Give the data again exactly as it appears, excluding any pictures.

— Excerpted data —
************

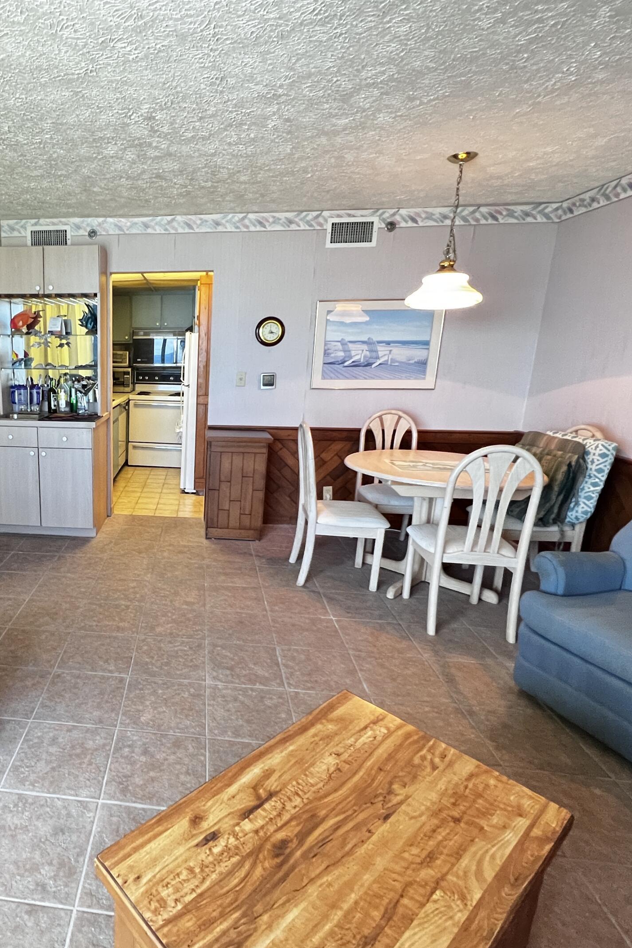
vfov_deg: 86.9
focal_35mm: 19
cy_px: 483
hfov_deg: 59.4
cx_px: 126
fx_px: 500
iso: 500
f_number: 1.8
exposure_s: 1/60
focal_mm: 1.57
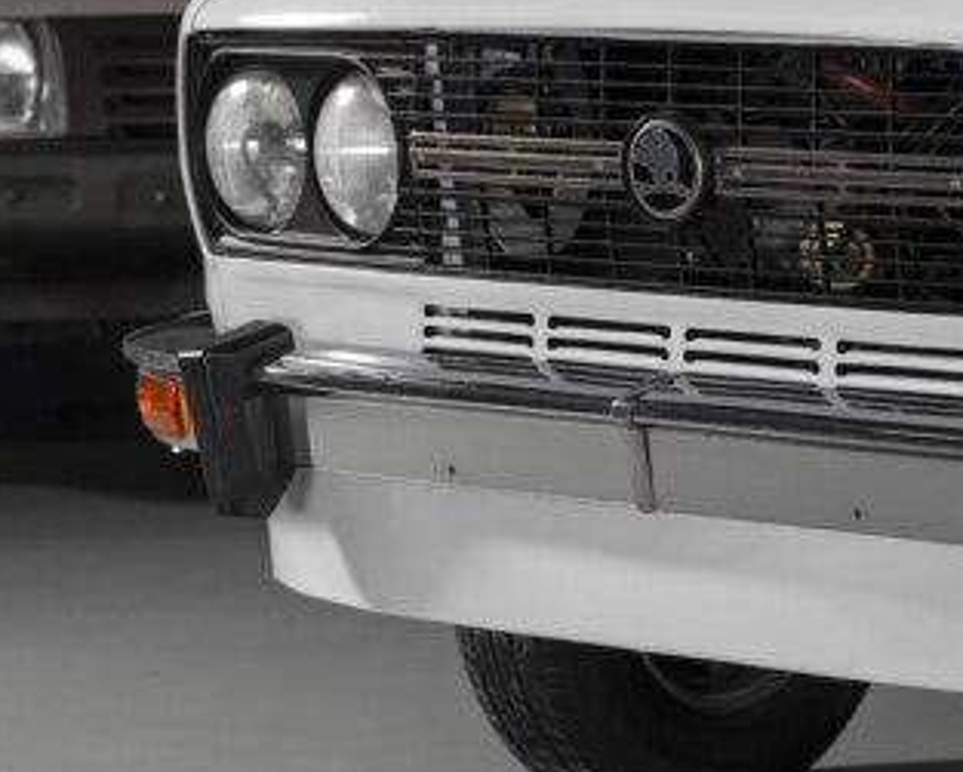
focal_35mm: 161
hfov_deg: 11.9
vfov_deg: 9.6
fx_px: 4593
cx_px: 923
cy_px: 323
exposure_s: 1/4
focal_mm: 70
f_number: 6.3
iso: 100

************

— Solution to this task —
vfov_deg: 86.9
focal_35mm: 19
cy_px: 483
hfov_deg: 59.4
cx_px: 126
fx_px: 500
iso: 500
f_number: 1.8
exposure_s: 1/60
focal_mm: 1.57
focal_35mm: 161
hfov_deg: 11.9
vfov_deg: 9.6
fx_px: 4593
cx_px: 923
cy_px: 323
exposure_s: 1/4
focal_mm: 70
f_number: 6.3
iso: 100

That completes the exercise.